Task directions:
Quote exactly the lines running from the line with "Doctoral thesis" to the end of the entries, including both, and nothing else.

(Records for this exercise Opens)

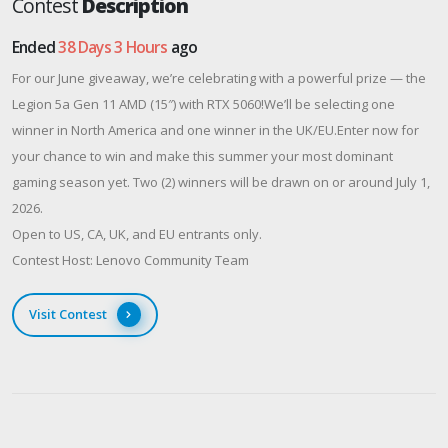
Contest
Description
Ended
38 Days 3 Hours
ago
For our June giveaway, we’re celebrating with a powerful prize — the
Legion 5a Gen 11 AMD (15″) with RTX 5060!We’ll be selecting one
winner in North America and one winner in the UK/EU.Enter now for
your chance to win and make this summer your most dominant
gaming season yet. Two (2) winners will be drawn on or around July 1,
2026.
Open to US, CA, UK, and EU entrants only.
Contest Host: Lenovo Community Team
Visit Contest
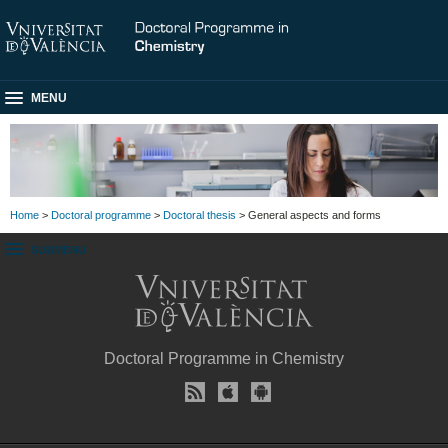
MENU
Home
>
Doctoral programme
>
Doctoral thesis
> General aspects and forms
SUBMENU
Doctoral Programme in Chemistry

(Records for this exercise Closes)

Output below:
Doctoral thesis
> General aspects and forms
SUBMENU
Doctoral Programme in Chemistry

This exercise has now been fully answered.